▸ **YOUR TASK**
Write out the records in full and without alteration, setting aside their pictures.

Stored data entries:
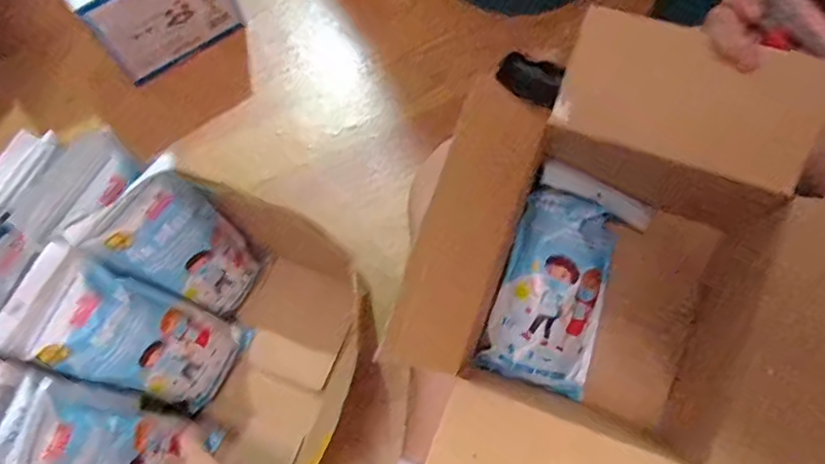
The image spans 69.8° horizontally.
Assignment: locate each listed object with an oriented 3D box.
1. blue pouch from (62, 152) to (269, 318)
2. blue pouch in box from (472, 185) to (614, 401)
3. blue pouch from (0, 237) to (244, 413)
[{"bbox_3d":[-0.209,0.023,0.566,0.066,0.207,0.099,36,75,14],"label":"blue pouch"},{"bbox_3d":[0.121,0.050,0.493,0.093,0.024,0.158,18,94,-8],"label":"blue pouch in box"},{"bbox_3d":[-0.246,0.095,0.532,0.023,0.221,0.090,5,66,36],"label":"blue pouch"}]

▸ **OUTPUT OF THE TASK**
The image spans 69.8° horizontally.
Assignment: locate each listed object with an oriented 3D box.
1. blue pouch from (62, 152) to (269, 318)
2. blue pouch in box from (472, 185) to (614, 401)
3. blue pouch from (0, 237) to (244, 413)
[{"bbox_3d":[-0.209,0.023,0.566,0.066,0.207,0.099,36,75,14],"label":"blue pouch"},{"bbox_3d":[0.121,0.050,0.493,0.093,0.024,0.158,18,94,-8],"label":"blue pouch in box"},{"bbox_3d":[-0.246,0.095,0.532,0.023,0.221,0.090,5,66,36],"label":"blue pouch"}]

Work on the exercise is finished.